(Exercise input begins)
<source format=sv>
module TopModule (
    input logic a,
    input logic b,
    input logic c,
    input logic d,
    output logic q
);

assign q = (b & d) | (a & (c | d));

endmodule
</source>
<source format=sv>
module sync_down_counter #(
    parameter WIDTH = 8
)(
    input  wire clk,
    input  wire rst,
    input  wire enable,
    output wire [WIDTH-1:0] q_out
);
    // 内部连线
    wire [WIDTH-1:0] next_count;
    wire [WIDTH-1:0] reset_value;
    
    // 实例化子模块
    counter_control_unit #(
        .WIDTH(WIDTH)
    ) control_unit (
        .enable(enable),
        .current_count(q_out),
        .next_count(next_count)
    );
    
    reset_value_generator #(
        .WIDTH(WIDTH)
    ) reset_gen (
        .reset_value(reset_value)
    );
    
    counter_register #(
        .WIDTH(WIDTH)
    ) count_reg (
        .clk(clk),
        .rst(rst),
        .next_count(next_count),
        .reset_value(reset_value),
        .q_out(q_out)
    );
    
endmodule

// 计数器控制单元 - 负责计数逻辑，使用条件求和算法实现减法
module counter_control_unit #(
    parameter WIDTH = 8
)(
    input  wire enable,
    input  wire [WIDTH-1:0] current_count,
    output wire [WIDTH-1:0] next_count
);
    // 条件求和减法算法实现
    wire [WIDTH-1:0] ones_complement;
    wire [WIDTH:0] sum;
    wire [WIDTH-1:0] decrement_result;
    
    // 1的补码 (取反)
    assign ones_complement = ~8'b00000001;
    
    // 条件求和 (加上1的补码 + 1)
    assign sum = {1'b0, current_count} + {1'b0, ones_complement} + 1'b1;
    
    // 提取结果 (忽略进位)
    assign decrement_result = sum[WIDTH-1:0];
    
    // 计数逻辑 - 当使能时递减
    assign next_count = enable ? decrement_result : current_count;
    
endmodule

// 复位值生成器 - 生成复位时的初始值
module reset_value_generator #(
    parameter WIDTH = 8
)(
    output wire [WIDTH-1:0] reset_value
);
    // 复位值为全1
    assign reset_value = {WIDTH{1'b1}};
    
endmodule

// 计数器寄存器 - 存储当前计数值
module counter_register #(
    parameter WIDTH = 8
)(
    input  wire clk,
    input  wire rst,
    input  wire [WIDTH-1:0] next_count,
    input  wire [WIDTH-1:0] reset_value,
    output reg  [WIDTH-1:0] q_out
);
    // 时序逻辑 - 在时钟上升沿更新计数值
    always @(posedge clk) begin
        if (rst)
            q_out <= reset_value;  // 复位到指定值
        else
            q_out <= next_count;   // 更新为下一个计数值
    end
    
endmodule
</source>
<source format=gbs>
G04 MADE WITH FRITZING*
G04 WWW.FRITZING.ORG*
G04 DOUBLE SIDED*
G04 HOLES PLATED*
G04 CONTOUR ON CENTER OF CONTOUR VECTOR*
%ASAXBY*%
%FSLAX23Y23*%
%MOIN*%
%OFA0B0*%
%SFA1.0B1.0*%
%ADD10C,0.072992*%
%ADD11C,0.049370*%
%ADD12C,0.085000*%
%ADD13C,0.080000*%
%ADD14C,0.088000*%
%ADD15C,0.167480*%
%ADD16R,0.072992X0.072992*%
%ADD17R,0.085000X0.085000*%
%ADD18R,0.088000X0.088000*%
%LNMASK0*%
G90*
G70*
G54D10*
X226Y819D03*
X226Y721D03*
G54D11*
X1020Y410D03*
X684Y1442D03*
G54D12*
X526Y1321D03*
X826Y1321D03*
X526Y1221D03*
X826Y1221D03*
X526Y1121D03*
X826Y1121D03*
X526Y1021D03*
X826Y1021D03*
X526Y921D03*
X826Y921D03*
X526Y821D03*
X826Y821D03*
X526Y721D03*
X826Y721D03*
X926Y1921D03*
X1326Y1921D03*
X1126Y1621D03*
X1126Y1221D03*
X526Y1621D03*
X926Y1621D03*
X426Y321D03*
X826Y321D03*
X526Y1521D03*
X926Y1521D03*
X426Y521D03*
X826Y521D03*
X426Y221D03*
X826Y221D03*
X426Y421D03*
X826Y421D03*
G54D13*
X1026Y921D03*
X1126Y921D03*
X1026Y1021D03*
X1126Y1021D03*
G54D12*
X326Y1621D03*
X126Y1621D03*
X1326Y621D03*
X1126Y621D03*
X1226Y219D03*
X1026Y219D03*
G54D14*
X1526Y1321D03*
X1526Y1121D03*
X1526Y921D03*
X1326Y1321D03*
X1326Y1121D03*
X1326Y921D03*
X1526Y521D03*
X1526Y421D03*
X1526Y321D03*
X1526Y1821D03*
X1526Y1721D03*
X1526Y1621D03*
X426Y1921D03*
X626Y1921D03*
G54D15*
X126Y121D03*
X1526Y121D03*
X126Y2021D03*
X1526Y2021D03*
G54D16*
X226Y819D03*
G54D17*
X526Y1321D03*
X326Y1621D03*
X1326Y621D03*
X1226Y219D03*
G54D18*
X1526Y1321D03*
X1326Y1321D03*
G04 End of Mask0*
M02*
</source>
(Exercise input ends)
(Exercise input begins)
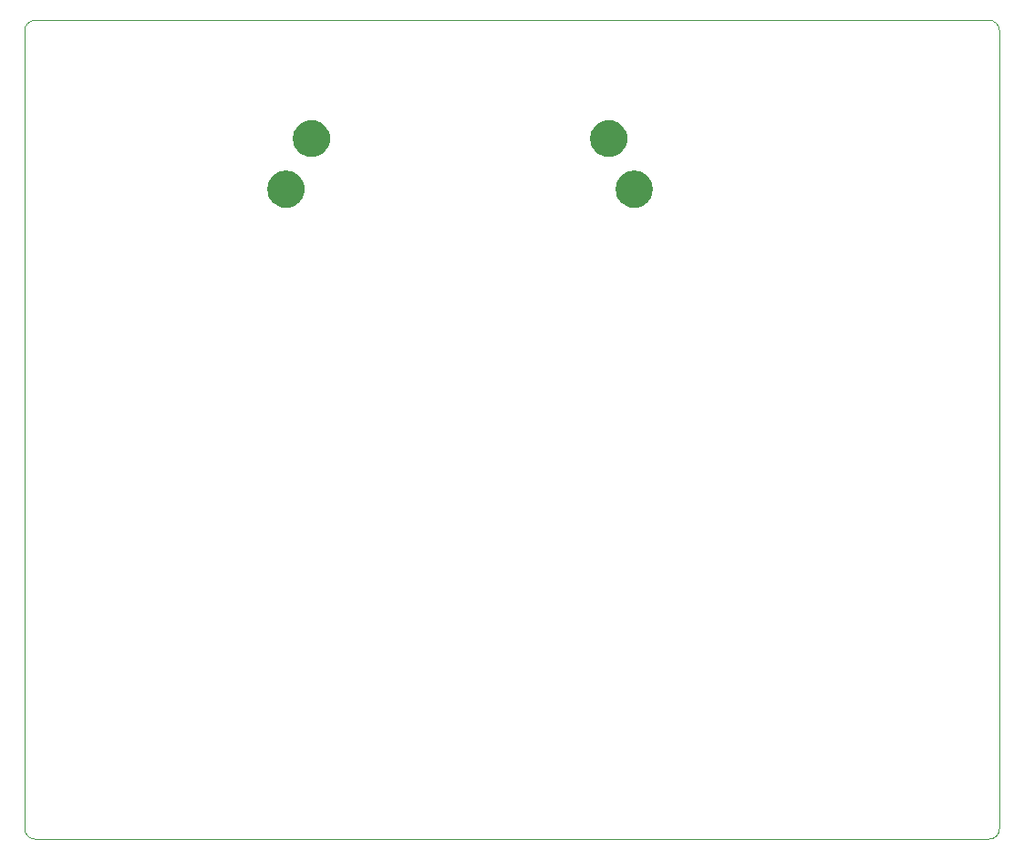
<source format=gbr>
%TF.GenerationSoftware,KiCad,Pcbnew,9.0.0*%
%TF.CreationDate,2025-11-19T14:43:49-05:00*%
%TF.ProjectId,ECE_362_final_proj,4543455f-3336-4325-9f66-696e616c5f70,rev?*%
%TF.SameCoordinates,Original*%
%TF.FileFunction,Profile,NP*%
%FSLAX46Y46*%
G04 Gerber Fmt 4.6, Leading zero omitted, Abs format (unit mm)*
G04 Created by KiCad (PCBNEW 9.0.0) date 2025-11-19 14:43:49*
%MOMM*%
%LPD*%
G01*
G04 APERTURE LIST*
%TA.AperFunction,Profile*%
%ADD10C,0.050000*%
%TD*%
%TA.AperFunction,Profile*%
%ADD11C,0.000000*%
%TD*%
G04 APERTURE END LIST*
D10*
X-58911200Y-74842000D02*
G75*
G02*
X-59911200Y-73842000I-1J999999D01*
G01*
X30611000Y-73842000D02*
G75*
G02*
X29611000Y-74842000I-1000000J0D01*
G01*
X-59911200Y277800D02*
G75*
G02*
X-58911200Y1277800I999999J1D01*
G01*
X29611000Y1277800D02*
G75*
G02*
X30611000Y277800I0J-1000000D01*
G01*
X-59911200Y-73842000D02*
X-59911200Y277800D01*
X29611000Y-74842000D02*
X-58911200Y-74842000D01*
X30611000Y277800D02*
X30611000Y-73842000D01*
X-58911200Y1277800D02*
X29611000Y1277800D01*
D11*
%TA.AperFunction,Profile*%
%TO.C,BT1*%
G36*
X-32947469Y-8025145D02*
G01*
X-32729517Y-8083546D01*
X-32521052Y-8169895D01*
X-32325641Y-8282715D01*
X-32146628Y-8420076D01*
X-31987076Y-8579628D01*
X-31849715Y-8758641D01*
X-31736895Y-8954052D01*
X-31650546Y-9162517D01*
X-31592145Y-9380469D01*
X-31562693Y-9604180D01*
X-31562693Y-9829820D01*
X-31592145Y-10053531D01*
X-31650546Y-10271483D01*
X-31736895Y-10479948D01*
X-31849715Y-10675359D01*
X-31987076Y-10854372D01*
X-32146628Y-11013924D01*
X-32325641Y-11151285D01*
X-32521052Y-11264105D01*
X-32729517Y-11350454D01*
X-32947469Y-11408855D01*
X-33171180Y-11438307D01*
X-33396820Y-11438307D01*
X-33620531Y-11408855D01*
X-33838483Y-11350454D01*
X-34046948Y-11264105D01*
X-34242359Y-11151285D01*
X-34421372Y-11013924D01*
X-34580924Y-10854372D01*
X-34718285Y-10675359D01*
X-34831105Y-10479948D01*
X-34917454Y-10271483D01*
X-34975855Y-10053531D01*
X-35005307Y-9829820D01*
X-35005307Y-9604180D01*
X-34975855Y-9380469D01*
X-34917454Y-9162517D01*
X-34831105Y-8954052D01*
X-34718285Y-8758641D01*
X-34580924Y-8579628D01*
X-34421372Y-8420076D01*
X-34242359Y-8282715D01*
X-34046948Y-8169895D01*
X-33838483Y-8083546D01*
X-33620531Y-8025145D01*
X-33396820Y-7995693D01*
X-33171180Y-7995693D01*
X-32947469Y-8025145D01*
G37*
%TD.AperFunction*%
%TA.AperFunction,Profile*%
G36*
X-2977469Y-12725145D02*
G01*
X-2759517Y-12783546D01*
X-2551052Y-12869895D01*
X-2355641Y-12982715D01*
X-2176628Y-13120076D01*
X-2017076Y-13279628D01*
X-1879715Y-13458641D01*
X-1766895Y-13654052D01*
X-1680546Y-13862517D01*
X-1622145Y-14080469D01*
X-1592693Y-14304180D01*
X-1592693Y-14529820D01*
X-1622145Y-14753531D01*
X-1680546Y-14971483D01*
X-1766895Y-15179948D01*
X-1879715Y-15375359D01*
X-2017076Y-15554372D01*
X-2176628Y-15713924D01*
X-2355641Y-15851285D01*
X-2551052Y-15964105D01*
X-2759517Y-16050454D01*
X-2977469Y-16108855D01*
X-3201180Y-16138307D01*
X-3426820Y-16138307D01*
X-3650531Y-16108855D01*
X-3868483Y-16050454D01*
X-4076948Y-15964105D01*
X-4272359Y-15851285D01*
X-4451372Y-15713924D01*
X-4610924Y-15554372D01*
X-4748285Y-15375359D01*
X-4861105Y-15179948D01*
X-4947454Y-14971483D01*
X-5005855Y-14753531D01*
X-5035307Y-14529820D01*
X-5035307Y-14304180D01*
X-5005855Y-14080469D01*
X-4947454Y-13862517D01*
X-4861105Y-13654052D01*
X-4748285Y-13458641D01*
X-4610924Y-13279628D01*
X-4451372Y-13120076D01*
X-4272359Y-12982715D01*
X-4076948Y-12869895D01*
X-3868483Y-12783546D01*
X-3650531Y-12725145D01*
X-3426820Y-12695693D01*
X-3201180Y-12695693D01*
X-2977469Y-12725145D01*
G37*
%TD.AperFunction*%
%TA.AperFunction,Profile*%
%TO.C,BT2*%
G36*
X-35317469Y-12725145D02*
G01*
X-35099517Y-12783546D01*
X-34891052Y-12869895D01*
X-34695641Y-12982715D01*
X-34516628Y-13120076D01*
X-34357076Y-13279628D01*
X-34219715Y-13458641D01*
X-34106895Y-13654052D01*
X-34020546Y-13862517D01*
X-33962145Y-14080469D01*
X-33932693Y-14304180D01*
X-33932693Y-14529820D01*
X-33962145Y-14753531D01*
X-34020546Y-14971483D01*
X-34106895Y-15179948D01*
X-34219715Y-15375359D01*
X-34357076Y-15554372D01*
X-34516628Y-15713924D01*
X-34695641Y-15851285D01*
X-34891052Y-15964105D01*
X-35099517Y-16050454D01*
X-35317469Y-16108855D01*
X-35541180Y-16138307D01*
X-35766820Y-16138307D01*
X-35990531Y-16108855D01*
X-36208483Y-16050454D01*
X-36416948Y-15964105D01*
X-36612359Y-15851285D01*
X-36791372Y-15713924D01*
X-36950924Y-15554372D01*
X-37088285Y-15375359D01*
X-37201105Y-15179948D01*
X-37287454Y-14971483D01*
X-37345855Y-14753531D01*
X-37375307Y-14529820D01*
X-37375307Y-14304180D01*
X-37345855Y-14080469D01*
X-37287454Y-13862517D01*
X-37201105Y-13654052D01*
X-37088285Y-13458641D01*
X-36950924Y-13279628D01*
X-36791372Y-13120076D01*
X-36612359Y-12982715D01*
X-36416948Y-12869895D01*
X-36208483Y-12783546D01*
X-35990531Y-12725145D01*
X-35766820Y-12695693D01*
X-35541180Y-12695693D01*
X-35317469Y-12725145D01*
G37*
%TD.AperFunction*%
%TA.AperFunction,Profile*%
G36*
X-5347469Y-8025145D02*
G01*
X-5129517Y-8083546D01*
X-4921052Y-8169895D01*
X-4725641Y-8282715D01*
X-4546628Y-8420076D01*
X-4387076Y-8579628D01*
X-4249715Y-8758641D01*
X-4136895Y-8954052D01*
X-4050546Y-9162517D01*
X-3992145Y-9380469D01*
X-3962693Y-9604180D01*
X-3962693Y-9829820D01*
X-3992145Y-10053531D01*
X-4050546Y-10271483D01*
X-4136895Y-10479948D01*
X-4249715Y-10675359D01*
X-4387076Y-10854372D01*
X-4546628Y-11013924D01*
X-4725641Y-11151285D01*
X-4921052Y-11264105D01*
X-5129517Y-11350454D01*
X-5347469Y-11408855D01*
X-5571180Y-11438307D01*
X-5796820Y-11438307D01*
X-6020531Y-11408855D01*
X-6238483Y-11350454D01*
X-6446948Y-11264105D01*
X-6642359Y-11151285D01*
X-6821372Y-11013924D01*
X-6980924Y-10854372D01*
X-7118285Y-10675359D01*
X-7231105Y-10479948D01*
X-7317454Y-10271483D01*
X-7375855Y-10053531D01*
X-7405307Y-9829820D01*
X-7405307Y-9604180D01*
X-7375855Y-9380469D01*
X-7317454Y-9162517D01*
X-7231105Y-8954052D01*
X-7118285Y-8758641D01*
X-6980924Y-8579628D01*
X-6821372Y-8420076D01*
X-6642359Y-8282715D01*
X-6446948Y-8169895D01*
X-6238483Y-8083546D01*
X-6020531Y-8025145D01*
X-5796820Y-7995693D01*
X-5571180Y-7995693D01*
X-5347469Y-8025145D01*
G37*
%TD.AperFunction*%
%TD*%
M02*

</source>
(Exercise input ends)
*How to complete this task*
Reproduce only the lines above, starting at the line with "X1020Y410D03*" and ending at the line with "X1526Y1821D03*", exactly as written.

*Reply to the task*
X1020Y410D03*
X684Y1442D03*
G54D12*
X526Y1321D03*
X826Y1321D03*
X526Y1221D03*
X826Y1221D03*
X526Y1121D03*
X826Y1121D03*
X526Y1021D03*
X826Y1021D03*
X526Y921D03*
X826Y921D03*
X526Y821D03*
X826Y821D03*
X526Y721D03*
X826Y721D03*
X926Y1921D03*
X1326Y1921D03*
X1126Y1621D03*
X1126Y1221D03*
X526Y1621D03*
X926Y1621D03*
X426Y321D03*
X826Y321D03*
X526Y1521D03*
X926Y1521D03*
X426Y521D03*
X826Y521D03*
X426Y221D03*
X826Y221D03*
X426Y421D03*
X826Y421D03*
G54D13*
X1026Y921D03*
X1126Y921D03*
X1026Y1021D03*
X1126Y1021D03*
G54D12*
X326Y1621D03*
X126Y1621D03*
X1326Y621D03*
X1126Y621D03*
X1226Y219D03*
X1026Y219D03*
G54D14*
X1526Y1321D03*
X1526Y1121D03*
X1526Y921D03*
X1326Y1321D03*
X1326Y1121D03*
X1326Y921D03*
X1526Y521D03*
X1526Y421D03*
X1526Y321D03*
X1526Y1821D03*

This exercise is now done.